The tense exchange took place during an extraordinary session held in New York to decide whether the General Assembly would open a debate on the U.S. embargo against Cuba.
Bartos used his intervention to question the humanitarian situation on the island amid the new collapse of the National Electric Power System (SEN).
"Wherever there are a few generators running on that island, I assure you they are not powering the cells of political prisoners. They are not powering the refrigerators of Cuban families. They are not powering a hospital room filled with patients waiting for medicine, oxygen, or surgery," he stated.
The statements prompted an immediate reaction from Rodríguez Parrilla, who requested a point of order for the session president to call the American representative to order.
"I am surprised that the presidency of the assembly has not called the representative of the United States of America to order, who is making a substantive intervention that is in no way procedural. I ask that you call him to order," he claimed.
The presidency rejected the request and reminded the Cuban chancellor that Article 71 of the regulations prohibits the use of a point of order to debate the substance of the matter. The floor was then returned to Bartos.
Minutes later, Rodríguez interrupted the speech again with a second protest, which met the same fate.
Far from moderating his speech, Bartos took the floor again to intensify his criticisms of the Cuban regime.
"Do the more than 800 political prisoners in their cells have electricity? Do they have fans? Do they have phones? Do they have light to read, write, pray, or simply survive?" he asked before the Assembly.
The American diplomat asserted that the true embargo suffered by Cubans is not the one imposed by Washington, but rather the one that, in his view, is enforced by the regime itself.
"That is the true embargo on Cuba. It is not the one that Havana claims exists. It is the embargo that the regime imposes on its own people: on freedom of expression, faith, entrepreneurial initiative, dissent, political rights, and hope, and now, literally, on light," he stated.
Bartos also criticized the cost of the session, estimated at around $84,000, arguing that this amount could have fed 3,500 Cuban children for a month, purchased over 1,600 solar lanterns for families without electricity, or covered more than 400 years of the average annual salary of a worker on the island.
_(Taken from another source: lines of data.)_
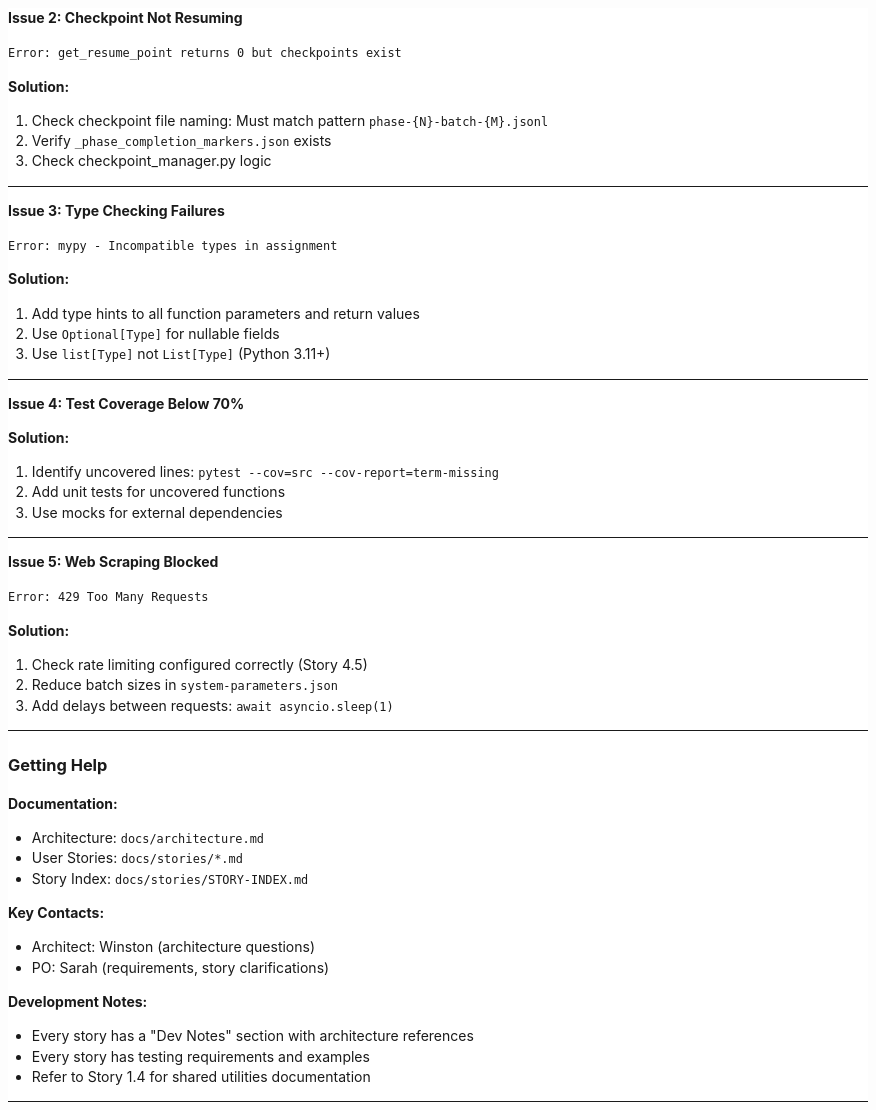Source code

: 
**Issue 2: Checkpoint Not Resuming**
```
Error: get_resume_point returns 0 but checkpoints exist
```

**Solution:**
1. Check checkpoint file naming: Must match pattern `phase-{N}-batch-{M}.jsonl`
2. Verify `_phase_completion_markers.json` exists
3. Check checkpoint_manager.py logic

---

**Issue 3: Type Checking Failures**
```
Error: mypy - Incompatible types in assignment
```

**Solution:**
1. Add type hints to all function parameters and return values
2. Use `Optional[Type]` for nullable fields
3. Use `list[Type]` not `List[Type]` (Python 3.11+)

---

**Issue 4: Test Coverage Below 70%**

**Solution:**
1. Identify uncovered lines: `pytest --cov=src --cov-report=term-missing`
2. Add unit tests for uncovered functions
3. Use mocks for external dependencies

---

**Issue 5: Web Scraping Blocked**
```
Error: 429 Too Many Requests
```

**Solution:**
1. Check rate limiting configured correctly (Story 4.5)
2. Reduce batch sizes in `system-parameters.json`
3. Add delays between requests: `await asyncio.sleep(1)`

---

### Getting Help

**Documentation:**
- Architecture: `docs/architecture.md`
- User Stories: `docs/stories/*.md`
- Story Index: `docs/stories/STORY-INDEX.md`

**Key Contacts:**
- Architect: Winston (architecture questions)
- PO: Sarah (requirements, story clarifications)

**Development Notes:**
- Every story has a "Dev Notes" section with architecture references
- Every story has testing requirements and examples
- Refer to Story 1.4 for shared utilities documentation

---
He also accused the Cuban government of calling the meeting "to generate content" instead of addressing the crisis the country is facing and urged the delegations to vote against opening the debate.
Despite Washington's opposition, the General Assembly approved the discussion with 136 votes in favor, nine against —including the United States, Argentina, and Israel— and 30 abstentions.
During his subsequent speech, Rodríguez Parrilla denounced what he described as a "multidimensional, unconventional war" against Cuba and accused the United States of maintaining an "energy blockade equivalent to a naval blockade" through sanctions and pressures on the ships supplying fuel to the island, he wrote on his X social media account.
The verbal confrontation occurred while Cuba is facing its third total collapse of the National Electric System in 2026. The blackout started on Monday, when generation dropped to create a deficit close to 2,230 MW against a demand of about 3,100 MW, causing a new nationwide power outage.
Tuesday's session had an extraordinary character and was convened at the request of the Cuban Government, separate from the traditional annual vote on the embargo scheduled for October 27.